Aller au contenu

Page:Glatigny - Œuvres, Lemerre.djvu/158

La bibliothèque libre.
Le texte de cette page a été corrigé et est conforme au fac-similé.


     Oui pourtant, je ferai des vers ! eh ! que m’importe
Que la fille, après tout, frappe ou non a ma porte ?
Pour une de perdue, on en retrouve cent.
Mais le vers amoureux, informe, vagissant,
Qui demande sa rime et qui n’a pas encore
Su trouver son chemin dans le rhythme sonore,
Le vers que l’on n’a pas dompté reviendra-t-il ?
Dites, saisirez-vous ce papillon subtil
Quand vous l’aurez laissé s’échapper dans la plaine ?
Que deviendra ce sylphe ailé fait d’une haleine
Qui, prenant dans les airs radieux son vol sûr,
Se sera brusquement dissipé dans l’azur ?
     Tous nos amours s’en vont, et toutes nos chimères
Nous quittent, vain jouet des brises éphémères !
L’amoureuse qui vient, demain repartira,
Mais le vers glorieux et calme restera
Témoin de nos amours passés. Ô Muse ! ô mère !
Je sais qu’il est des gens trouvant ta coupe amère,
Qu’ont rebutés le fiel et l’absinthe du bord ;
Mais d’autres, roidissant leur cœur dans un effort
Sûr et victorieux, ont trouvé l’ambroisie
Qui parfume le fond de la coupe choisie.
Or, je suis de ceux-là.

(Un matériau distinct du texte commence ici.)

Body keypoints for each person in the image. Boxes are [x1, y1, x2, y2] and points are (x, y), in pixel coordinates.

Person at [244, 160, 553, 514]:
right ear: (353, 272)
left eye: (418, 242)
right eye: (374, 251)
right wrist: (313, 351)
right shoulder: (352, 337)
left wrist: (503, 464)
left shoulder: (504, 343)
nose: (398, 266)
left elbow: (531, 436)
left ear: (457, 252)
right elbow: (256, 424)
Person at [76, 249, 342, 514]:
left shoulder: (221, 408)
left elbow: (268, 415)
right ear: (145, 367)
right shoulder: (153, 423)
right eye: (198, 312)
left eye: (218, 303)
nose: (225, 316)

J’ai saisi, tout enfant,
La lyre que sa gloire immortelle défend
Des profanes regards, et qui devient de flamme
Pour qui la veut tenir sans que, soudain, son âme
Tressaille d’épouvante et d’angoisse ; et les dieux
Ont laissé leur splendeur visible pour mes yeux.
     Donc, ô rhythmes ! chantez et déroulez vos ondes.